:: What you should do ::
Please repeat, from the entries that follow, the lines from the one containing "BAWANG INTERNATIONAL (GROUP) HOLDING LIMITED" through the one containing "means the senior" exactly, adding nothing.

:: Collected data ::
------------
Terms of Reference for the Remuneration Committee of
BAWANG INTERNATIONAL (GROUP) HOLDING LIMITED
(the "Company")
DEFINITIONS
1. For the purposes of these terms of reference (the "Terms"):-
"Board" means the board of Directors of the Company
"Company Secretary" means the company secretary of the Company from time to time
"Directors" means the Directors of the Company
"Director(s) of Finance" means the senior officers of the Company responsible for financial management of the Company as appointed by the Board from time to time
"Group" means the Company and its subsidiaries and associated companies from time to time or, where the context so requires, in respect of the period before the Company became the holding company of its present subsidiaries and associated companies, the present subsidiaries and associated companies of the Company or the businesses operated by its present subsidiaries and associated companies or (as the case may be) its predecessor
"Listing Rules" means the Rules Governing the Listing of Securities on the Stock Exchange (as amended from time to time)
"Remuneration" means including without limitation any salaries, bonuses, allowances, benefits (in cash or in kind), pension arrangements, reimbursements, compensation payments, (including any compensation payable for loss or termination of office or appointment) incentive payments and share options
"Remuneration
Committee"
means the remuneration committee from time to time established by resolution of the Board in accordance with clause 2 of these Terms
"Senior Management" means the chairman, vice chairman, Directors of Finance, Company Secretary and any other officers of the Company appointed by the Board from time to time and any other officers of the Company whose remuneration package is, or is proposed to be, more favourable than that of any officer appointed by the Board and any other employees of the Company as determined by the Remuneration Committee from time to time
------------
:: Answer to the problem ::
BAWANG INTERNATIONAL (GROUP) HOLDING LIMITED
(the "Company")
DEFINITIONS
1. For the purposes of these terms of reference (the "Terms"):-
"Board" means the board of Directors of the Company
"Company Secretary" means the company secretary of the Company from time to time
"Directors" means the Directors of the Company
"Director(s) of Finance" means the senior officers of the Company responsible for financial management of the Company as appointed by the Board from time to time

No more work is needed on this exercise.